A travers cette annonce, Renault ne fait que perpétuer une tradition comptable que la recherche scientifique sur le sujet étudie depuis plus de cinquante ans. Lorsque les entreprises changent de dirigeants, comme dans tout grand bouleversement organisationnel, elles appliquent la stratégie du «big bath» qui vise à faire plonger les résultats financiers (1). Ce «big bath» est en fait un jeu d'écritures comptables qui permet d'une part à l'équipe dirigeante arrivante d'attribuer les mauvais résultats au bouleversement connu durant l'année tout en garantissant d'autre part un accroissement mécanique des résultats pour les années à venir. Une telle stratégie est alors l'occasion pour les entreprises d'annoncer des mesures (anti)sociales présentées comme justifiées par les mauvais résultats. C'est exactement la recette que nous propose le groupe Renault aujourd'hui dont la diminution de 3 432 millions de résultat s'explique en grande partie par la forte diminution des résultats des sociétés mises en équivalence, dont Nissan (baisse de 1 730 millions) et par des impôts courants et différés (731 millions). En clair, et sans entrer dans les détails, les chiffres que nous propose ici le groupe Renault n'ont que peu de rapport avec la performance économique de l'entreprise. Celle-ci est d'ailleurs plutôt bonne dans la mesure où le groupe avait présenté un chiffre d'affaires record en 2017, record dont se sont félicités largement les dirigeants. Ainsi, la baisse des performances économiques, et notamment de 3,3 % du chiffre d'affaires, après un record n'a rien d'étonnant (le meilleur sprinter ne bat pas son record tous les ans !), et ce d'autant plus que les résultats présentés restent supérieurs à ceux de 2016 (CA 2016 : 51 243 millions) et 2015 (marge opérationnelle : 2 320 millions), qui n'étaient pas de mauvaises années. Ainsi, les «mauvais» chiffres présentés n'ont presque rien à voir avec l'activité de l'entreprise et encore moins avec les usines françaises. Une baisse de 3,3 % du chiffre d'affaires n'étant pas une «excuse» raisonnable pour fermer des usines, pas plus que les chiffres records des années précédentes n'en ont été une pour en ouvrir de nouvelles !

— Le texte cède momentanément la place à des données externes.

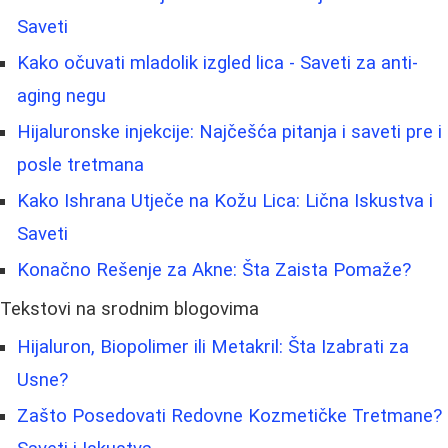
Saveti
Kako očuvati mladolik izgled lica - Saveti za anti-
aging negu
Hijaluronske injekcije: Najčešća pitanja i saveti pre i
posle tretmana
Kako Ishrana Utječe na Kožu Lica: Lična Iskustva i
Saveti
Konačno Rešenje za Akne: Šta Zaista Pomaže?
Tekstovi na srodnim blogovima
Hijaluron, Biopolimer ili Metakril: Šta Izabrati za
Usne?
Zašto Posedovati Redovne Kozmetičke Tretmane?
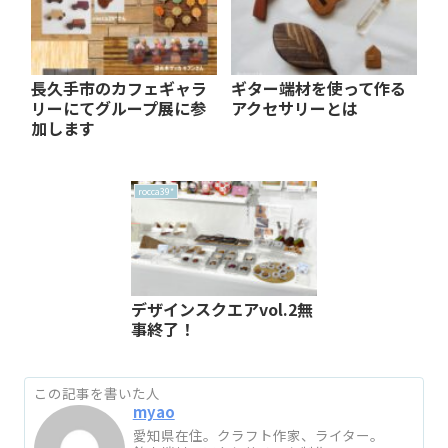
長久手市のカフェギャラ
ギター端材を使って作る
リーにてグループ展に参
アクセサリーとは
加します
rocca39*
デザインスクエアvol.2無
事終了！
この記事を書いた人
myao
愛知県在住。クラフト作家、ライター。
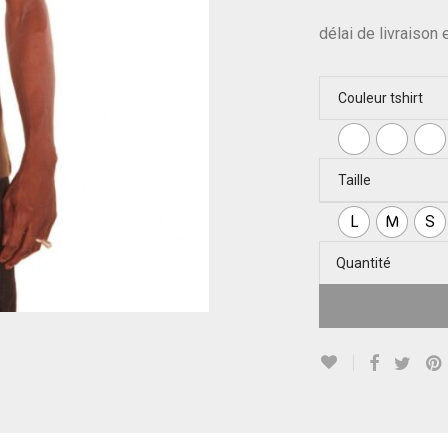
délai de livraison
Couleur tshirt
Taille
L
M
S
Quantité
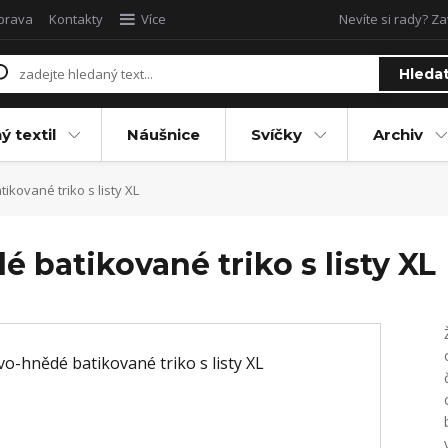
oprava
Kontakty
Více
Nevíte si rady? Za
Hleda
ý textil
Náušnice
Svíčky
Archiv
kované triko s listy XL
 batikované triko s listy XL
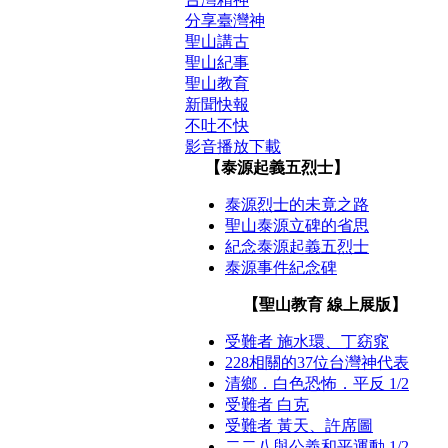
分享臺灣神
聖山講古
聖山紀事
聖山教育
新聞快報
不吐不快
影音播放下載
【泰源起義五烈士】
泰源烈士的未竟之路
聖山泰源立碑的省思
紀念泰源起義五烈士
泰源事件紀念碑
【聖山教育 線上展版】
受難者 施水環、丁窈窕
228相關的37位台灣神代表
清鄉．白色恐怖．平反 1/2
受難者 白克
受難者 黃天、許席圖
二二八與公義和平運動 1/2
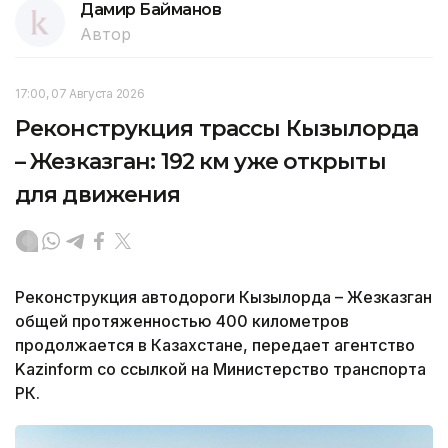
Дамир Байманов
Автор
17:00, 07 Августа 2026
Реконструкция трассы Кызылорда
– Жезказган: 192 км уже открыты
для движения
Реконструкция автодороги Кызылорда – Жезказган
общей протяженностью 400 километров
продолжается в Казахстане, передает агентство
Kazinform со ссылкой на Министерство транспорта
РК.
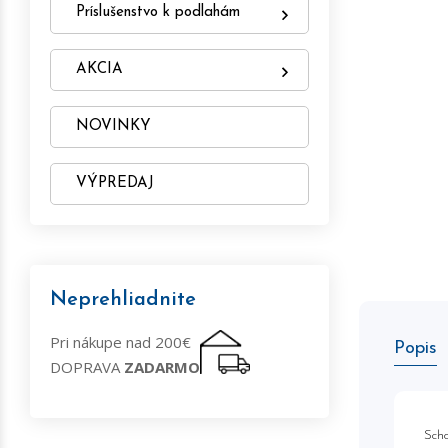
Príslušenstvo k podlahám
AKCIA
NOVINKY
VÝPREDAJ
Neprehliadnite
Pri nákupe nad 200€
Popis
DOPRAVA
ZADARMO
Scho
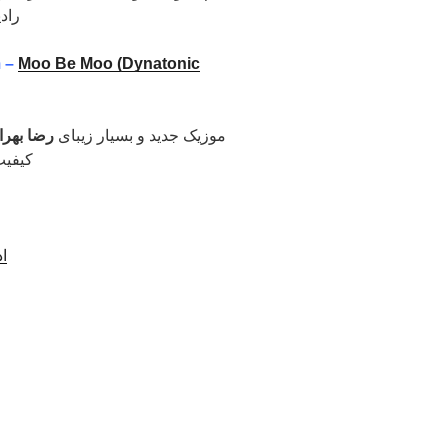
راد
 –
Moo Be Moo (Dynatonic
موزیک جدید و بسیار زیبای
رضا بهرا
کیفیت
اد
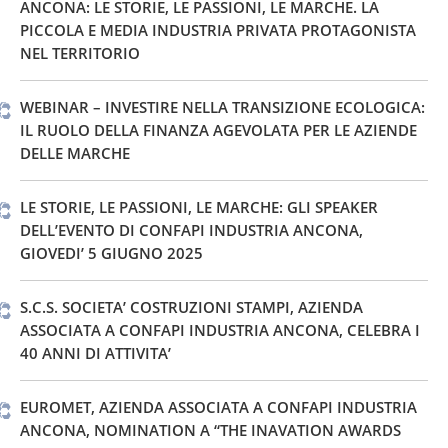
ANCONA: LE STORIE, LE PASSIONI, LE MARCHE. LA
PICCOLA E MEDIA INDUSTRIA PRIVATA PROTAGONISTA
NEL TERRITORIO
WEBINAR – INVESTIRE NELLA TRANSIZIONE ECOLOGICA:
IL RUOLO DELLA FINANZA AGEVOLATA PER LE AZIENDE
DELLE MARCHE
LE STORIE, LE PASSIONI, LE MARCHE: GLI SPEAKER
DELL’EVENTO DI CONFAPI INDUSTRIA ANCONA,
GIOVEDI’ 5 GIUGNO 2025
S.C.S. SOCIETA’ COSTRUZIONI STAMPI, AZIENDA
ASSOCIATA A CONFAPI INDUSTRIA ANCONA, CELEBRA I
40 ANNI DI ATTIVITA’
EUROMET, AZIENDA ASSOCIATA A CONFAPI INDUSTRIA
ANCONA, NOMINATION A “THE INAVATION AWARDS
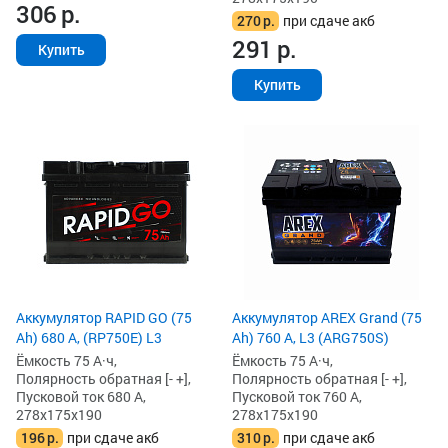
306
р.
270
р.
при сдаче акб
291
р.
Купить
Купить
Аккумулятор RAPID GO (75
Аккумулятор AREX Grand (75
Ah) 680 А, (RP750E) L3
Ah) 760 А, L3 (ARG750S)
Ёмкость 75 А·ч,
Ёмкость 75 А·ч,
Полярность обратная [- +],
Полярность обратная [- +],
Пусковой ток 680 А,
Пусковой ток 760 А,
278x175x190
278x175x190
196
р.
при сдаче акб
310
р.
при сдаче акб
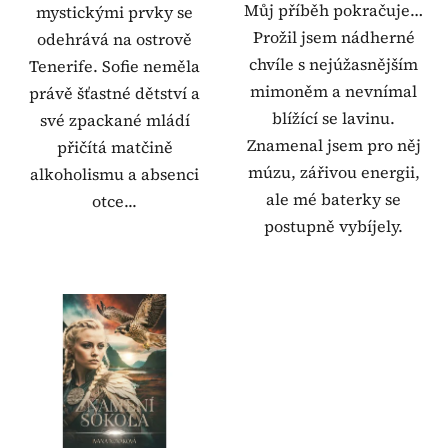
Můj příběh pokračuje…
mystickými prvky se
Prožil jsem nádherné
odehrává na ostrově
chvíle s nejúžasnějším
Tenerife. Sofie neměla
mimoněm a nevnímal
právě šťastné dětství a
blížící se lavinu.
své zpackané mládí
Znamenal jsem pro něj
přičítá matčině
múzu, zářivou energii,
alkoholismu a absenci
ale mé baterky se
otce...
postupně vybíjely.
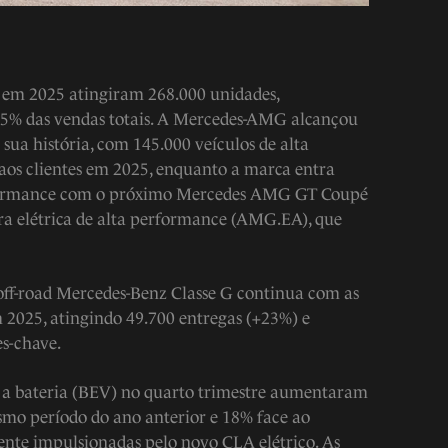
 em 2025 atingiram 268.000 unidades,
5% das vendas totais. A Mercedes-AMG alcançou
sua história, com 145.000 veículos de alta
aos clientes em 2025, enquanto a marca entra
ormance com o próximo Mercedes AMG GT Coupé
ura elétrica de alta performance (AMG.EA), que
 off-road Mercedes-Benz Classe G continua com as
2025, atingindo 49.700 entregas (+23%) e
es-chave.
os a bateria (BEV) no quarto trimestre aumentaram
o período do ano anterior e 18% face ao
mente impulsionadas pelo novo CLA elétrico. As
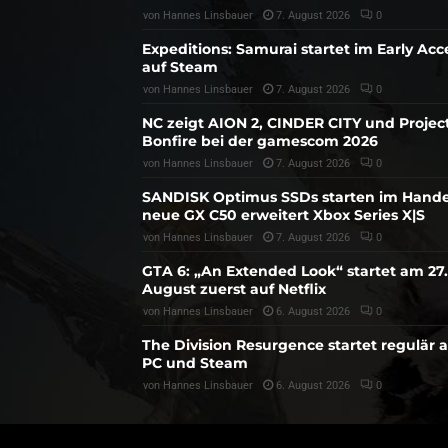
von
Hannes Linsbauer
7. August 2026
0
Expeditions: Samurai startet im Early Acc
auf Steam
von
Hannes Linsbauer
7. August 2026
0
NC zeigt AION 2, CINDER CITY und Projec
Bonfire bei der gamescom 2026
von
Hannes Linsbauer
7. August 2026
0
SANDISK Optimus SSDs starten im Hande
neue GX C50 erweitert Xbox Series X|S
von
Hannes Linsbauer
7. August 2026
0
GTA 6: „An Extended Look“ startet am 27.
August zuerst auf Netflix
von
Hannes Linsbauer
6. August 2026
0
The Division Resurgence startet regulär 
PC und Steam
von
Hannes Linsbauer
6. August 2026
0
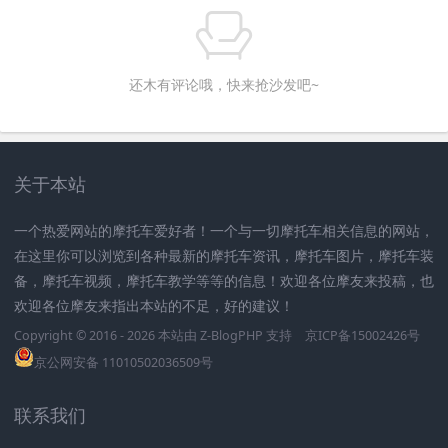
还木有评论哦，快来抢沙发吧~
关于本站
一个热爱网站的摩托车爱好者！一个与一切摩托车相关信息的网站，
在这里你可以浏览到各种最新的摩托车资讯，摩托车图片，摩托车装
备，摩托车视频，摩托车教学等等的信息！欢迎各位摩友来投稿，也
欢迎各位摩友来指出本站的不足，好的建议！
Copyright © 2016 - 2026 本站由
Z-BlogPHP
支持
京ICP备15002426号
京公网安备 11010502036509号
联系我们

Les jeux d’écriture comptables utilisés pour fermer des usines et supprimer des emplois ne sont pas une nouveauté (on se souvient par exemple de PSA) et n’engagent finalement que l’honnêteté des dirigeants et des services qui les emploient. Toutefois, ils posent deux questions démocratiques essentielles. La première est celle de la clarté de la comptabilité pour le commun des mortels. En effet, il est possible de considérer que la complexité du système comptable constitue un frein au contrôle démocratique de l’activité des grandes entreprises. Lorsque même les syndicats ne sont plus en mesure de comprendre les jeux d’écriture les plus alambiqués sans l’intervention d’experts (2), on se dit que la technicité de la comptabilité est moins une garantie de qualité qu’un moyen pour celles et ceux qui la maîtrisent d’assoir leur pouvoir. Tout ceci est trop complexe, circulez, petit peuple, y’a rien à voir !

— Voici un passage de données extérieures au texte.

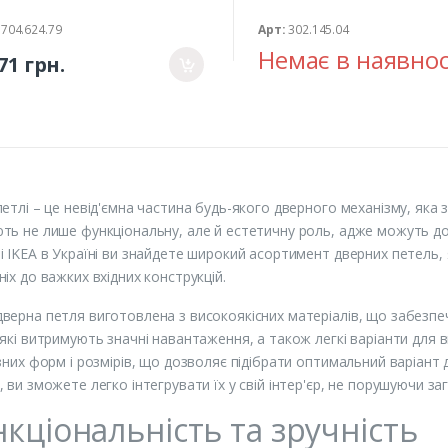
704.624.79
Арт:
302.145.04
Немає в наявнос
71 грн.
петлі – це невід'ємна частина будь-якого дверного механізму, яка 
ть не лише функціональну, але й естетичну роль, адже можуть до
і IKEA в Україні ви знайдете широкий асортимент дверних петель, як
ніх до важких вхідних конструкцій.
верна петля виготовлена з високоякісних матеріалів, що забезпеч
 які витримують значні навантаження, а також легкі варіанти для 
ізних форм і розмірів, що дозволяє підібрати оптимальний варіант 
, ви зможете легко інтегрувати їх у свій інтер'єр, не порушуючи заг
кціональність та зручність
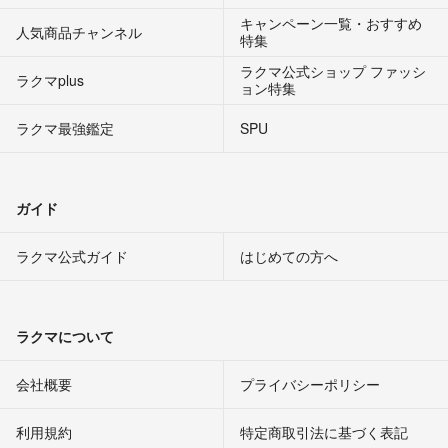
キャンペーン一覧・おすすめ
人気商品チャンネル
特集
ラクマ公式ショップ ファッシ
ラクマplus
ョン特集
ラクマ最強鑑定
SPU
ガイド
ラクマ公式ガイド
はじめての方へ
ラクマについて
会社概要
プライバシーポリシー
利用規約
特定商取引法に基づく表記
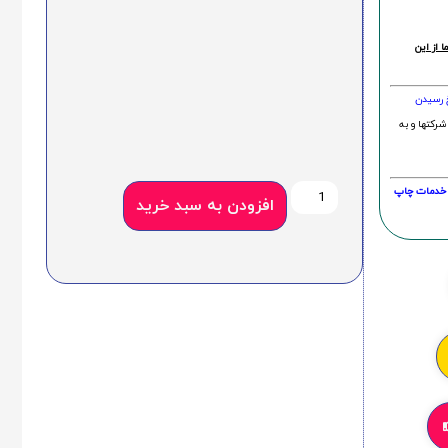
 از این
خ رسیدن
شرکتها و به
20 درصد و این امر در خدمات چاپ
افزودن به سبد خرید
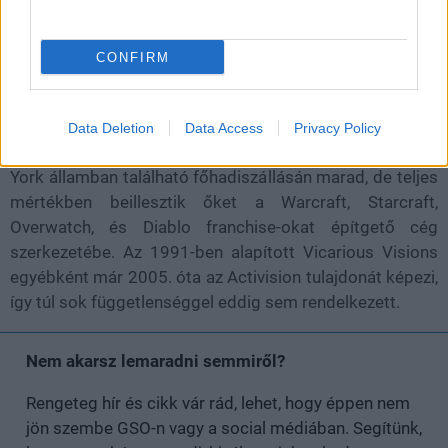
CONFIRM
A stúdió hivatalos Twitter-fiókjára kedden került ki az
üzenet, miszerint a cég hivatalosan is egyesült a Blizzard
Entertainmenttel, és a stúdiót ezentúl Blizzard Albanynek
Data Deletion
Data Access
Privacy Policy
hívják majd. A csapat továbbra is a megszokott, New
York államban található főhadiszállásán marad, de teljes
mértékben beillesztik őket a Warcraft, Starcraft,
Overwatch, és Diablo franchise-okat építgető cég
szerkezetébe. Az 1991-ben alapított Vicarious Visions
egyébként már 2005. óta az Activision tulajdonát képezi,
így túl sok függetlenséggel eddig sem rendelkezett.
Nem akarsz lemaradni semmiről?
Rengeteg hír és cikk vár rád, lehet, hogy éppen nem
jön szembe GSO-n vagy a social médiában. Segítünk,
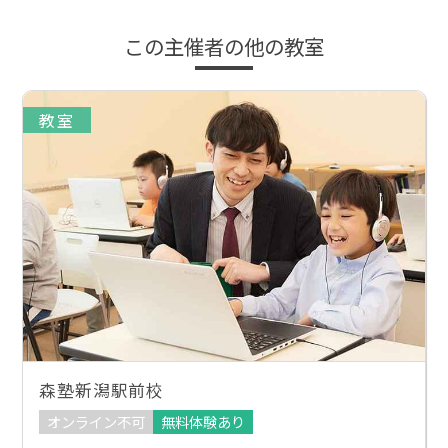
この主催者の他の教室
教室
森塾新潟駅前校
オンライン不可
無料体験あり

Le second problème démocratique tient à la crédulité dont font parfois preuve certains médias lorsqu'ils reprennent sans recul les annonces concoctées par les entreprises. Dans le cas de Renault, il est ainsi très inquiétant de titrer : «L'année 2019 a été un calvaire pour Renault, et ses résultats financiers le confirment» (Le Monde du 14 février 2020) lorsque les résultats d'exploitation n'affichent qu'une baisse légère. De même, lorsque BFM annonce le 16 février : «Après les mauvais résultats financiers de 2019, Renault n'exclut pas de fermer des usines», le lien entre mauvais résultats et fermeture d'usines semble ici présenté comme une évidence alors qu'il ne s'agit que d'un choix stratégique parmi bien d'autres possibles. A ce propos, les études scientifiques sont nombreuses à montrer que les réductions d'effectifs ne permettent pas d'améliorer la performance des entreprises. Ainsi, s'il est désormais urgent de demander aux grandes entreprises de faire preuve d'imagination pour agir de manière responsable plutôt que de s'entêter dans de vieilles recettes d'utilisation malhonnête des chiffres comptables, il paraît également souhaitable que nos médias jouent leur rôle de contrôle démocratique et ne se fassent plus la simple caisse de résonance de ces mesures stratégiques frauduleuses.